News

MONTREAL, June 5, 2013 (LifeSiteNews.com) – Barely a month after party leaders in Ottawa quashed a non-binding motion to condemn sex-selective abortions, one of Quebec’s top daily newspapers has revealed evidence that the barbaric practice is taking place in the province.

Montreal’s La Presse sent a young Chinese woman into an ultrasound clinic on the South Shore of Montreal posing as a woman 12 weeks pregnant. The woman sought solely to determine the sex of the baby because she only wanted to keep the child if it was a boy.

“At that age, yes, we can get an idea of ​​the sex,” the technician told her. “I can try to tell you the sex of the baby, if you want. It's possible, but it is not 100%. It is 70%. … I cannot decide for you. All I can tell you is that you can do it if you wish. It is doable.”

Image

After the woman declined on the basis that she wanted to return with her mother, the technician told her she would have to decide quickly if she wanted to abort.

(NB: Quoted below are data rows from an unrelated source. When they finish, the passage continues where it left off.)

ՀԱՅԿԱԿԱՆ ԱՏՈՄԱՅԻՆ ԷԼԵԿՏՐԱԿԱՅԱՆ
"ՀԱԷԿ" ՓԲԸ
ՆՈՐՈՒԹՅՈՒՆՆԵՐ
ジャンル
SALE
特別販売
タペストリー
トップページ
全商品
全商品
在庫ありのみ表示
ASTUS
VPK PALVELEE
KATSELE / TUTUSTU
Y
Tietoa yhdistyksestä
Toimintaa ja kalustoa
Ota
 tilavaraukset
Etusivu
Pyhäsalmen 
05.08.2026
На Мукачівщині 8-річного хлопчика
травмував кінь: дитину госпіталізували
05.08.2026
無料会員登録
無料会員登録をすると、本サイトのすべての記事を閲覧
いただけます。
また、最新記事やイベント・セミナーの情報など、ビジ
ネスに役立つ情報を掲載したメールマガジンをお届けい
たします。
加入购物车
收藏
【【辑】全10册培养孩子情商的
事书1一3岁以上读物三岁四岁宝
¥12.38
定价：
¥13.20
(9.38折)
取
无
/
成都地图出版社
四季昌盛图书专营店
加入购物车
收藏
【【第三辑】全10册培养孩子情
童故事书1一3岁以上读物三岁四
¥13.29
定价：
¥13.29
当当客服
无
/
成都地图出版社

“You still have two weeks,” she said. “After that, you can no longer have an abortion.”

The newspaper, which has the second-highest circulation in Quebec and fourth-highest in the country, has uploaded video footage of the sting operation as the centerpiece of a five-minute video that sheds light on the practice of sex-selective abortion in Canada. The piece includes interviews with B.C. Conservative MP Mark Warawa, who introduced a motion to condemn sex-selective abortion last year, and Dr. Rajendra Kale, the former interim editor of the Canadian Medical Association Journal, who raised the alarm about sex-selective abortion in a 2012 editorial.

The paper also spoke with the owner of another ultrasound clinic who said that people come into the clinic around twice a week seeking only to know the sex of their child. 

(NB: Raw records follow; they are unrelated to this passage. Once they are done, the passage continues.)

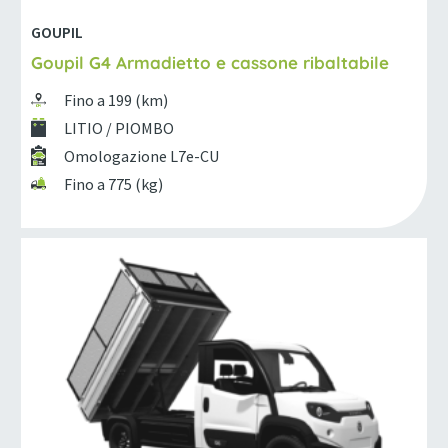
GOUPIL
Goupil G4 Armadietto e cassone ribaltabile
Fino a 199 (km)
LITIO / PIOMBO
Omologazione L7e-CU
Fino a 775 (kg)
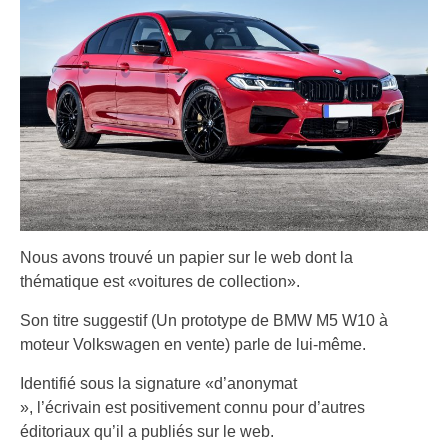
Nous avons trouvé un papier sur le web dont la
thématique est «voitures de collection».
Son titre suggestif (Un prototype de BMW M5 W10 à
moteur Volkswagen en vente) parle de lui-même.
Identifié sous la signature «d’anonymat
», l’écrivain est positivement connu pour d’autres
éditoriaux qu’il a publiés sur le web.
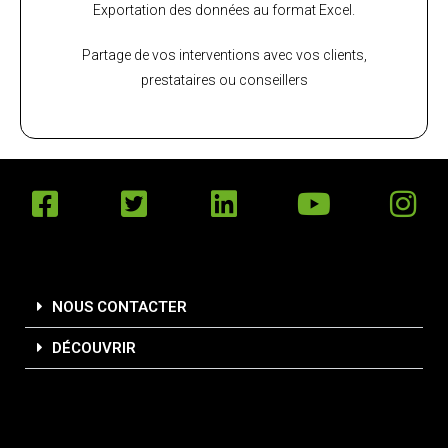
Exportation des données au format Excel.
Partage de vos interventions avec vos clients,
prestataires ou conseillers
NOUS CONTACTER
DÉCOUVRIR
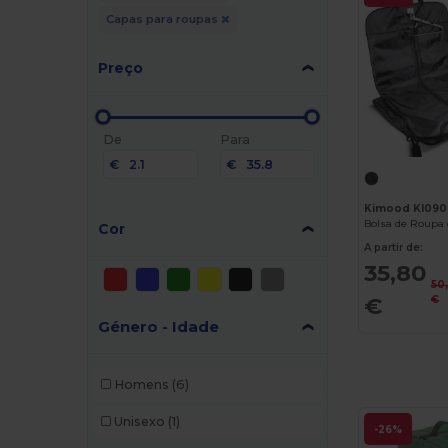
Capas para roupas
Preço
De
Para
€
€
Kimood KI090
Cor
A partir de:
35,80
50
€
€
Género - Idade
Homens
(6)
Unisexo
(1)
-26%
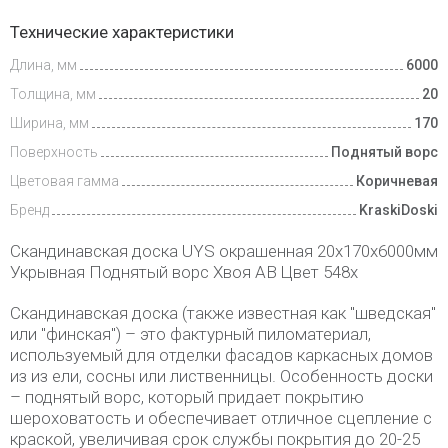
Доставка
Технические характеристики
и оплата
Длина, мм
6000
Толщина, мм
20
Ширина, мм
170
Поверхность
Поднятый ворс
Цветовая гамма
Коричневая
Бренд
KraskiDoski
Скандинавская доска UYS окрашенная 20х170х6000мм
Укрывная Поднятый ворс Хвоя АВ Цвет 548х
Скандинавская доска (также известная как "шведская"
или "финская") – это фактурный пиломатериал,
используемый для отделки фасадов каркасных домов
из из ели, сосны или лиственницы. Особенность доски
– поднятый ворс, который придает покрытию
шероховатость и обеспечивает отличное сцепление с
краской, увеличивая срок службы покрытия до 20-25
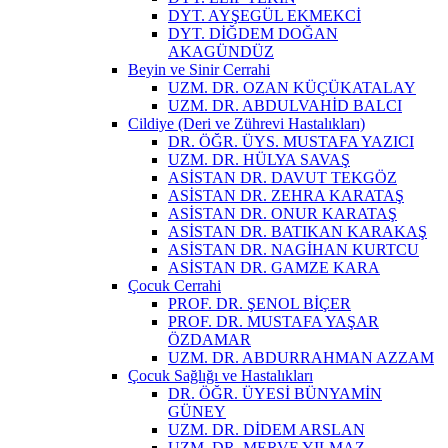
DYT. AYŞEGÜL EKMEKCİ
DYT. DİĞDEM DOĞAN
AKAGÜNDÜZ
Beyin ve Sinir Cerrahi
UZM. DR. OZAN KÜÇÜKATALAY
UZM. DR. ABDULVAHİD BALCI
Cildiye (Deri ve Zührevi Hastalıkları)
DR. ÖĞR. ÜYS. MUSTAFA YAZICI
UZM. DR. HÜLYA SAVAŞ
ASİSTAN DR. DAVUT TEKGÖZ
ASİSTAN DR. ZEHRA KARATAŞ
ASİSTAN DR. ONUR KARATAŞ
ASİSTAN DR. BATIKAN KARAKAŞ
ASİSTAN DR. NAGİHAN KURTCU
ASİSTAN DR. GAMZE KARA
Çocuk Cerrahi
PROF. DR. ŞENOL BİÇER
PROF. DR. MUSTAFA YAŞAR
ÖZDAMAR
UZM. DR. ABDURRAHMAN AZZAM
Çocuk Sağlığı ve Hastalıkları
DR. ÖĞR. ÜYESİ BÜNYAMİN
GÜNEY
UZM. DR. DİDEM ARSLAN
UZM. DR. MERVE YILMAZ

(View the video at the La Presse website here.)

The La Presse piece follows a larger undercover investigation by CBC in 2012, which found that most of the 22 private ultrasound clinics they visited were willing to do an ultrasound solely for the sake of determining the child’s sex.

When introducing his motion, Warawa had cited the CBC sting as his inspiration. But despite the fact that polls have suggested over 90% of Canadians oppose the practice of sex-selective abortion, his motion was prevented from even coming to a vote in the House of Commons.

On March 21st, the Sub-Committee on Private Members' Business declared the motion non-votable. Warawa appealed, but the decision was upheld by the Standing Committee on Procedure and House Affairs on March 28th. The MP had the option to appeal to the House of Commons itself, sparking a non-recorded vote of the entire House, but opted not to in the face of likely defeat.

In the La Presse piece, reporter Isabelle Hachey points out that Canada’s official regime of “abortion without limits” is out of step even with China. “In China and India, prenatal selection on the basis of sex has been illegal for nearly 10 years,” she writes. “This is also the case in Britain, land of welcome for many Asian immigrants. But in Canada, nothing prohibits the selective abortion of female fetuses.”

Georges Buscemi, president of Campagne Quebec-Vie, urged the province's National Assembly to adopt its own motion condemning sex-selection in response to the sting.

“Will the same parliament that rose unanimously last week in favour of commemorating the grim doings of arch-abortionist Henry Morgentaler now unanimously condemn the sexist practise of sex-selection abortion?” he asked. “Where are the feminists today when women are being bullied by their husbands to abort their daughters, and unborn girls are being targeted for death simply because they are girls?”

Buscemi also expressed hope that the public would realize sex-selection “is just one of the many terrible consequences of abortion on demand.” “Might this not be the time to rethink Canada's appraoch to abortion?” he asked. “Can't we do better to help women than to kill their babies before birth?”